The other refers to transformation processes of resource-intensive cities and regions. There are some characteristics of urban development in Australia that specially relate to mining towns as per their often rural/remote nature, the high economic and governance dependence on the minerals sector, and its significance to the national economy. The nature of the mining industry in Australia and its added value to host communities has unique characteristics for the study of the impact of demographic and economic changes in regional communities. A number of these communities have actively pursuit strategies to cope with these growth-shrinkage dynamics. The study of these communities is underrepresented in international comparative research despite its global significance. In Australia, its analysis is also limited despite the critical impact that cities such as Broken Hill, Whyalla and Mt Isa have in regional Australia.

Inequality and Shrinking Cities - a close relationship in Latin America

The territorial dynamics of the cities in Latin America cannot be understood without considering their unique contexts: their enormous socio-economic inequality, and the historical, economical, and political processes that lead to that context. The income inequality, the poverty increase and the exclusion process of the Latin-American urbanization are key points for the understanding of the population mobility that leads to the abandonment of significant areas in the metropolis and medium size cities of the continent.

Specifically in Brazil, the approval of the law in 2001 known as "Statute of the City" offered opportunities for public administrators to implement plans for a re-democratization of the use of the urban land and possibilities for the reversion of the degradation and shrinking process of old industrial areas. Unfortunately, that opportunity has been lost due to the urban land oligopoly, the lack of public resources and by the inadequate use of the legal tools of urban politics expressed in the "Statute of the City".

But it remains unclear if the existing “urban management tools” could help to revert doughnut type shrinkage in Metropolitan areas. And considering the “political-economic” environment of the developing countries, it might not be possible to rely on “public-private” partnerships to recover shrank blight areas. On the other hand, it will be difficult to bring back life to empty Metropolitan areas when Municipal budgets are too low to be able to acquire land and to deal with land occupancy.

Shrinking Coal Mining Cities in Asia

In general, the phenomenon of shrinking cities in Asia has not been observed so much as in the United States and Europe. Most Asian countries have been seeing continuous population and economic growth. However, the shrinkage of cities took place in some rural areas as well as in areas with traditional industries such as textile and coal-mining.
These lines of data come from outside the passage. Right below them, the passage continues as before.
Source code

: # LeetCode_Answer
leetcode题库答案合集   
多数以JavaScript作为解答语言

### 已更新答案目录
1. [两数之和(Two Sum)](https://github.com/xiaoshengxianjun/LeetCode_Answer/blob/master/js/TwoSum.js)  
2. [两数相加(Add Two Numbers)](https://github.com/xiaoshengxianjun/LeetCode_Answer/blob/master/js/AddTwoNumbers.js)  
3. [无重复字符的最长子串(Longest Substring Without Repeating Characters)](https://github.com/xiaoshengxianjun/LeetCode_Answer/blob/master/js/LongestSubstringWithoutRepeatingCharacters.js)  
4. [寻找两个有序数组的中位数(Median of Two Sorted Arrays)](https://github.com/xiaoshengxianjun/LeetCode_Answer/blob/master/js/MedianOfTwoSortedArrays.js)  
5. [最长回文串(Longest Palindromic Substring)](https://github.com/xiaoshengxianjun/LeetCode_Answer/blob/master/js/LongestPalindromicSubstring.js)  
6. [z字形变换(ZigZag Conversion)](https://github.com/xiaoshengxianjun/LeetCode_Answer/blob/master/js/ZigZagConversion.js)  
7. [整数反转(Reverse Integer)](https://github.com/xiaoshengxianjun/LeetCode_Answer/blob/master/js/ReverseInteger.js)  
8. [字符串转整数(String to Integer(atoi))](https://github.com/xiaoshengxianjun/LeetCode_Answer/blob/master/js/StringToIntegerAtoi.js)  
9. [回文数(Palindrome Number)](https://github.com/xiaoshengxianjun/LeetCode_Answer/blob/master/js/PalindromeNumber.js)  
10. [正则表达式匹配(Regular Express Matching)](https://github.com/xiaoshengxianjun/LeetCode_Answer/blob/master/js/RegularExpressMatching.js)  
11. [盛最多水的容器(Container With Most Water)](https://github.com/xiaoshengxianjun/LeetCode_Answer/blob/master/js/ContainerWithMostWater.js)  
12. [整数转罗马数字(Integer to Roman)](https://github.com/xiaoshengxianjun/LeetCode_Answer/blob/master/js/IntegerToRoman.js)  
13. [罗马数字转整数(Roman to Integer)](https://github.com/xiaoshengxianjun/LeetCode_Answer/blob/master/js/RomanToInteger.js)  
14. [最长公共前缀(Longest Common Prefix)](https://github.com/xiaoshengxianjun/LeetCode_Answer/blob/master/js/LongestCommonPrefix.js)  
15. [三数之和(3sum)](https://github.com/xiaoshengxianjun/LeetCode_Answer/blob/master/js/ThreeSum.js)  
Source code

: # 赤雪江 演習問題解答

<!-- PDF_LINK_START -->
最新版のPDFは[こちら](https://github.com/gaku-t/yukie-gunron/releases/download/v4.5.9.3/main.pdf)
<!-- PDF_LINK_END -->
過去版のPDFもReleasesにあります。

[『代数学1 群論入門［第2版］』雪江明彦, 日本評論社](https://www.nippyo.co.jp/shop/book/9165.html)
Urban areas have rapidly expanded (urbanization) as many people migrated out of rural areas over the years. Recently, the rate of population growth has been declining in countries such as Japan and Korea. If this trend continues with the restructuring of some industries, the phenomenon of city-shrinkage will be more visible in this part of the world.
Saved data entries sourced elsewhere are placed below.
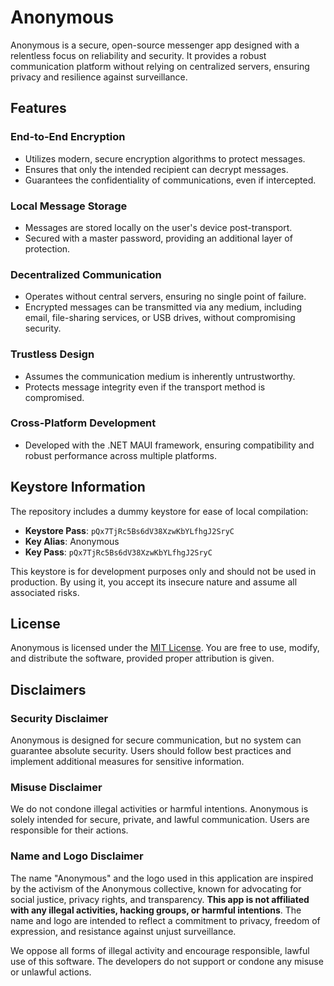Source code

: # Anonymous

Anonymous is a secure, open-source messenger app designed with a relentless focus on reliability and security. It provides a robust communication platform without relying on centralized servers, ensuring privacy and resilience against surveillance.

## Features

### **End-to-End Encryption**

- Utilizes modern, secure encryption algorithms to protect messages.
- Ensures that only the intended recipient can decrypt messages.
- Guarantees the confidentiality of communications, even if intercepted.

### **Local Message Storage**

- Messages are stored locally on the user's device post-transport.
- Secured with a master password, providing an additional layer of protection.

### **Decentralized Communication**

- Operates without central servers, ensuring no single point of failure.
- Encrypted messages can be transmitted via any medium, including email, file-sharing services, or USB drives, without compromising security.

### **Trustless Design**

- Assumes the communication medium is inherently untrustworthy.
- Protects message integrity even if the transport method is compromised.

### **Cross-Platform Development**

- Developed with the .NET MAUI framework, ensuring compatibility and robust performance across multiple platforms.

## Keystore Information

The repository includes a dummy keystore for ease of local compilation:

- **Keystore Pass**: `pQx7TjRc5Bs6dV38XzwKbYLfhgJ2SryC`
- **Key Alias**: Anonymous
- **Key Pass**: `pQx7TjRc5Bs6dV38XzwKbYLfhgJ2SryC`

This keystore is for development purposes only and should not be used in production. By using it, you accept its insecure nature and assume all associated risks.

## License

Anonymous is licensed under the [MIT License](LICENSE). You are free to use, modify, and distribute the software, provided proper attribution is given.

## Disclaimers

### **Security Disclaimer**

Anonymous is designed for secure communication, but no system can guarantee absolute security. Users should follow best practices and implement additional measures for sensitive information.

### **Misuse Disclaimer**

We do not condone illegal activities or harmful intentions. Anonymous is solely intended for secure, private, and lawful communication. Users are responsible for their actions.

### **Name and Logo Disclaimer**

The name "Anonymous" and the logo used in this application are inspired by the activism of the Anonymous collective, known for advocating for social justice, privacy rights, and transparency. **This app is not affiliated with any illegal activities, hacking groups, or harmful intentions**. The name and logo are intended to reflect a commitment to privacy, freedom of expression, and resistance against unjust surveillance.

We oppose all forms of illegal activity and encourage responsible, lawful use of this software. The developers do not support or condone any misuse or unlawful actions.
Examples of shrinking cities in Asia are coal-mining cities in Korea and Japan. The Korean coal industry has a relatively short period of history of less than a century, from the discovery of mines to its growth and decline. The study of city shrinkage needs to address the changing domestic and international energy environment as well as the rationalization policy of the coal industry.

 

This article is based on presentations held at the 2006 conference "Coping with city shrinkage and demographic change - lessons from around the globe", organized by the Leibniz-Institute of Ecological and Regional Development (IÖR) and the Schader-Stiftung in Dresden/Germany. The speakers were Thorsten Wiechmann (Germany); Sylvie Fol and Emmanuele Cunningham-Sabot (France); Maros Finka and Dagmar Petrikova (Slovakia); Karina Pallagst (Germany/USA); Cristina Martinez-Fernandez and Chung-Tong Wu (Australia); Sergio Moraes (Brasil); Dong-Chun Shin (Republic of Korea).